Pehlivan tahliye edildikten sonra cezaevindeki 10 kilometre ötedeki bir dinlenme tesisine bırakıldıklarını ve yanlarında telefonları olmadıkları için avukatları arayamadıklarını anlattı:
“Bizi dağ başında dinlenme tesisine bıraktılar. Nasıl avukatlara ulaşacağız diye sorduğumuzda ankesörlü telefonu kullanın dediler ama sorduk telefon yok. Oradakilerden istedik bize telefonlarını vermediler. Yakınlardaki zincir kafeye girerek oradan bir kişiye rica ettik Telefonu kullanabilir miyiz ücreti karşılığında diye sorduk. Ne demek dedi abi diyerek bize telefonu vermişti. Ben avukatımız Hüseyin Ersöz’ün telefonunu kağıda yazmıştım. Onu aradım hemen. Telefonunu veren Mert arkadaşımıza teşekkür ediyorum.”
Ağırel ise, “Biz gazeteciler kapıdan kovsalar bacadan gireriz, bacadan kovsalar başka yerden geliriz. Bu ülke bu topraklar bizim. Biz sorumluluğumuz en iyi şekilde yerine getirmeye çalışan gazetecileriz. Siz bir gazeteciyi kaçma şüphesiyle tutukladığınız zaman bunun inandırıcılığı kalmıyor. Siz bizi istemeseniz de biz gelir teslim oluruz. Hukuk kişiye göre özelleştirilirse bir yapılanmanın hedef göstermesiyle gazeteci tutuklanırsa o hukuk sorgulanır.”
Ne olmuştu?
Libya’da öldürülen MİT personeliyle ilgili Odatv’de yayımlanan haberi hazırlayan muhabir Hülya Kılınç, o dönem Odatv Sorumlu Haber Müdürü olan Barış Terkoğlu ve Genel Yayın Yönetmeni Barış Pehlivan Mart 2020’de gözaltına alınarak tutuklandı.
Aynı günlerde Yeniçağ yazarı Murat Ağırel, Yeni Yaşam gazetesi Genel Yayın Yönetmeni Ferhat Çelik ve Yazı İşleri Müdürü Aydın Keser tutuklama talebiyle sevk edildikleri mahkeme tarafından serbest bırakıldı. Ancak savcılığın itirazıyla üçü de tutuklandı.
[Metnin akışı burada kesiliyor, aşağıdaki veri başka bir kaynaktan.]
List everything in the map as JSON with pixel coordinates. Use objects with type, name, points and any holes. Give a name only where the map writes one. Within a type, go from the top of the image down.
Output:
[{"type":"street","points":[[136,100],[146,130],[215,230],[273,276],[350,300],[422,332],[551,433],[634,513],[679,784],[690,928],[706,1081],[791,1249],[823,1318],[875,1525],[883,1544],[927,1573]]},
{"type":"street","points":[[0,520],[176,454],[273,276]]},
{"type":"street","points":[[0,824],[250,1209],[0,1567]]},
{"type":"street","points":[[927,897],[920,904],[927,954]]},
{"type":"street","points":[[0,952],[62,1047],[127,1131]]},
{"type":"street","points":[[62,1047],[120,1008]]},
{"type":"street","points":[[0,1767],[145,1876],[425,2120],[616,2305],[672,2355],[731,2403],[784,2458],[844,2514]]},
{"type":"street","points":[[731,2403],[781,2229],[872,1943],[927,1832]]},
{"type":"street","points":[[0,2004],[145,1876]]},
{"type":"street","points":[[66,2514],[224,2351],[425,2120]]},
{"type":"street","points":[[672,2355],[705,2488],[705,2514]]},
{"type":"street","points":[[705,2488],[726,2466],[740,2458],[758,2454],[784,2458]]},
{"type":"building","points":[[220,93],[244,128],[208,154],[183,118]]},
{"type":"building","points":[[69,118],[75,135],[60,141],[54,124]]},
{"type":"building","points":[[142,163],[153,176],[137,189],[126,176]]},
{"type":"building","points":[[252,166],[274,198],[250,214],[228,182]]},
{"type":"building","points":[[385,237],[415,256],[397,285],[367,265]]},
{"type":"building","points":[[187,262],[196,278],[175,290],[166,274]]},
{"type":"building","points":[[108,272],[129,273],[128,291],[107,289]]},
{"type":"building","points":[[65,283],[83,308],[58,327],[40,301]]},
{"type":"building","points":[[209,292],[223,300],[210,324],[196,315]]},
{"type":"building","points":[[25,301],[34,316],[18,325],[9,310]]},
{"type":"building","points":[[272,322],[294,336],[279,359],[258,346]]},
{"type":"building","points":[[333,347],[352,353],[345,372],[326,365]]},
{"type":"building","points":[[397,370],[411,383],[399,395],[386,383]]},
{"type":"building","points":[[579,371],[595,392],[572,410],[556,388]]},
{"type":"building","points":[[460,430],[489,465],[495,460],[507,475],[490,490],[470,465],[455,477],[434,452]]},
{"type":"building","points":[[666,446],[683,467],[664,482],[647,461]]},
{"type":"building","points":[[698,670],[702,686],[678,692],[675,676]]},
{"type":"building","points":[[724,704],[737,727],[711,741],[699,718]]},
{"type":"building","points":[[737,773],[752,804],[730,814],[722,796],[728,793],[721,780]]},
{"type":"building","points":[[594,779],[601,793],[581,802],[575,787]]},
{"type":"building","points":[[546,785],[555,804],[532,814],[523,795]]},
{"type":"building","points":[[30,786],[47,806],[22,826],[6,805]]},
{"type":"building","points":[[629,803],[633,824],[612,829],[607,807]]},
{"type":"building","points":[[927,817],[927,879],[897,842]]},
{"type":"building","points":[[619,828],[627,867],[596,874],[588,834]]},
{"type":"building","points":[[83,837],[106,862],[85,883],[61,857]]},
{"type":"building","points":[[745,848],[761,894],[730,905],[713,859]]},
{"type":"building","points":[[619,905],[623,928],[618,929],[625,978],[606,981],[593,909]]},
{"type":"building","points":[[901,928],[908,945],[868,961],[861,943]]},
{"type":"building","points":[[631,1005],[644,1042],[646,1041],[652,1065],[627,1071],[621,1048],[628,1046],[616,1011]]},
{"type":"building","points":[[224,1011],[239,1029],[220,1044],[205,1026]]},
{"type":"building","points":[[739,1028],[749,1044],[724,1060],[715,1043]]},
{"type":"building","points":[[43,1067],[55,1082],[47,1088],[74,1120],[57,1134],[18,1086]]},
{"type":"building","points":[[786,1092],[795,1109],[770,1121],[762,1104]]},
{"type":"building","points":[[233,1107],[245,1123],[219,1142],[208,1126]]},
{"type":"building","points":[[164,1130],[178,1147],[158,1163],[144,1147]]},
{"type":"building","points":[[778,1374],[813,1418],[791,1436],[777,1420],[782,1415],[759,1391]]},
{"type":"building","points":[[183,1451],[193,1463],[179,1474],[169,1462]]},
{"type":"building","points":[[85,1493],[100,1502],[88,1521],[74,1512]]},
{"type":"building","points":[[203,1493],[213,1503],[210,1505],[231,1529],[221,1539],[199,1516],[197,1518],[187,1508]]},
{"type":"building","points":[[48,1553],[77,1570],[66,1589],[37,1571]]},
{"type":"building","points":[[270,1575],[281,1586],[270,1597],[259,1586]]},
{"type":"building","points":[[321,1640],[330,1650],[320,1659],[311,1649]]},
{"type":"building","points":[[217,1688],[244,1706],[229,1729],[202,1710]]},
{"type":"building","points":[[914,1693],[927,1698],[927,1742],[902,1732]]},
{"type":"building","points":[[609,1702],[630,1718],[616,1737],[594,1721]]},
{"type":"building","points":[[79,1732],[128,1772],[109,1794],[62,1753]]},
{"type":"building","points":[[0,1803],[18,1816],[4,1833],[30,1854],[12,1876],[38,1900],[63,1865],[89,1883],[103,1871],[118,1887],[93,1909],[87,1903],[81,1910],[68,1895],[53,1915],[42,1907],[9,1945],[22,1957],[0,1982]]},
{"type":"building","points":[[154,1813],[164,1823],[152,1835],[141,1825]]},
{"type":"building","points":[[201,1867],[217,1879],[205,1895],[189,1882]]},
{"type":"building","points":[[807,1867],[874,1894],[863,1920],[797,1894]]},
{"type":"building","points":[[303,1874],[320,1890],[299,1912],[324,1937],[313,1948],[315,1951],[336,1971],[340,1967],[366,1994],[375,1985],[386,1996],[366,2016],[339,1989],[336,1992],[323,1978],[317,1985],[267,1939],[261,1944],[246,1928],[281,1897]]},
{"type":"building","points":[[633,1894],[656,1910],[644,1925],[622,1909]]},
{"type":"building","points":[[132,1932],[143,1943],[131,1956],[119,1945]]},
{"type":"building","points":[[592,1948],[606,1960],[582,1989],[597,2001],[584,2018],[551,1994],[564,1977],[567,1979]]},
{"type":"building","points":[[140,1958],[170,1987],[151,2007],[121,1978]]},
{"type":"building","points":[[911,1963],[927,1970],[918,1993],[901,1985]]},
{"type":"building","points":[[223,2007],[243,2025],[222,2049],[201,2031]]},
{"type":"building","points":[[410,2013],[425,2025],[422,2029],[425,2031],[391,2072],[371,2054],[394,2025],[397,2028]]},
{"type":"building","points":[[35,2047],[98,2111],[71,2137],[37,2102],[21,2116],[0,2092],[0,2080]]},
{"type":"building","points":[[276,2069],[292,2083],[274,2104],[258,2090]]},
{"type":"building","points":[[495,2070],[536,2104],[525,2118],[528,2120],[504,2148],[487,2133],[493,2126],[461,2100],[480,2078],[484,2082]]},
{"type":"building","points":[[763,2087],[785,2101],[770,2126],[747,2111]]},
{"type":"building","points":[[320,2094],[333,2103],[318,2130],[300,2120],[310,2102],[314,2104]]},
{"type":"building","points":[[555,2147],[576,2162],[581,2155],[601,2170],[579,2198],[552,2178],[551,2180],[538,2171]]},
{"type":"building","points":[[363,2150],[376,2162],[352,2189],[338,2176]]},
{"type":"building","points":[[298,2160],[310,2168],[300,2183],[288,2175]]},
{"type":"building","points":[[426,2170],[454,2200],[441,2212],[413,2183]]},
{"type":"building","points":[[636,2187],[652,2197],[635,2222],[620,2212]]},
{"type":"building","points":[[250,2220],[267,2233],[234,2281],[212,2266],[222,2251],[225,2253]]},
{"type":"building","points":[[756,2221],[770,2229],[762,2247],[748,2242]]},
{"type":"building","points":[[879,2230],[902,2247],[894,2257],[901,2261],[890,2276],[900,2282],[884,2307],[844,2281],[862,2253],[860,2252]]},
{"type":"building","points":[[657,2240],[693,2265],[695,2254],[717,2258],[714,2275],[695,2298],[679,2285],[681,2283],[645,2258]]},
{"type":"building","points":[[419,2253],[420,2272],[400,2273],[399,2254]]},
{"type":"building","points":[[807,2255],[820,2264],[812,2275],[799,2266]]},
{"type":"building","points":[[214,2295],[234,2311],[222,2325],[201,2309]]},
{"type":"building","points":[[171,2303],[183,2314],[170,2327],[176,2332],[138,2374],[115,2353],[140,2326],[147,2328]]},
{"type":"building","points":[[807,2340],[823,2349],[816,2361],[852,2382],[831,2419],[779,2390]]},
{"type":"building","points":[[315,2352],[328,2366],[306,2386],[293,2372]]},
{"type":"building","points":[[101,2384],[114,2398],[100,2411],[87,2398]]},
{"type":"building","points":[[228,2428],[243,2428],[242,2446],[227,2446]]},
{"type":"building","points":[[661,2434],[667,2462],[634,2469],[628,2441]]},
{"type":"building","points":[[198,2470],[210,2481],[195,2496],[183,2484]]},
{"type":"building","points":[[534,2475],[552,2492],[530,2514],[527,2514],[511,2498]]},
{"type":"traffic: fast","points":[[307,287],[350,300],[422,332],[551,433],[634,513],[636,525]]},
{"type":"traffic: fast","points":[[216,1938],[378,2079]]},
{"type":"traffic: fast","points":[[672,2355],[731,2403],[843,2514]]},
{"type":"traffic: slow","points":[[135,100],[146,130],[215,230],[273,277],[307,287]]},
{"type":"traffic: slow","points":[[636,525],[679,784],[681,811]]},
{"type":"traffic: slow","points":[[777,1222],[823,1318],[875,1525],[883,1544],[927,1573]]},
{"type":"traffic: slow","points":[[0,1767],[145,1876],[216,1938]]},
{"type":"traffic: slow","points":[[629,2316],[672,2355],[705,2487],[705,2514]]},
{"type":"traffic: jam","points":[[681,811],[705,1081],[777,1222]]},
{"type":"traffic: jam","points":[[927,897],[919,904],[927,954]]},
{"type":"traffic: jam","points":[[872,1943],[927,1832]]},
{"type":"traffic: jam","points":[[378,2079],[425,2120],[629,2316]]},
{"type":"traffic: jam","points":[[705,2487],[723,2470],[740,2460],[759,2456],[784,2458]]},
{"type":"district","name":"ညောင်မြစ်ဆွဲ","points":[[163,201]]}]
Tutuklanan Terkoğlu, Pehlivan, Kılınç, Çelik, Keser ve Ağırel ile yurt dışında bulunan gazeteci Erk Acarer ve CHP Akhisar Belediyesi Basın Birimi görevlisi Eren Ekinci haklarında Nisan ayında hazırlanan iddianameyle, “Devletin güvenliği veya iç veya dış siyasal yararları bakımından niteliği itibarıyla gizli kalması gereken bilgileri açıklamaktan” suçlandı.
İlk duruşma 24 Haziran’da görüldü ve Barış Terkoğlu, Ferhat Çelik, Aydın Keser İstanbul 34. Ağır Ceza Mahkemesi tarafından kontrol şartıyla tahliye edildi. Barış Pehlivan, Hülya Kılınç, Murat Ağırel ve Eren Ekinci’nin tutukluluğu devam etti.
İkinci duruşma 9 Eylül’de gerçekleşti. Aydın Keser, Ferhat Çelik ve Murat Ağırel MİT Kanunu’nu ihlal ettikleri gerekçesiyle 4 yıl 8 ay 7 gün, Barış Pehlivan ve Hülya Kılınç ise 3 yıl 9 ay hapis cezası aldı.
Gazetecilerin cezası 28 Ocak 2022’de onandı.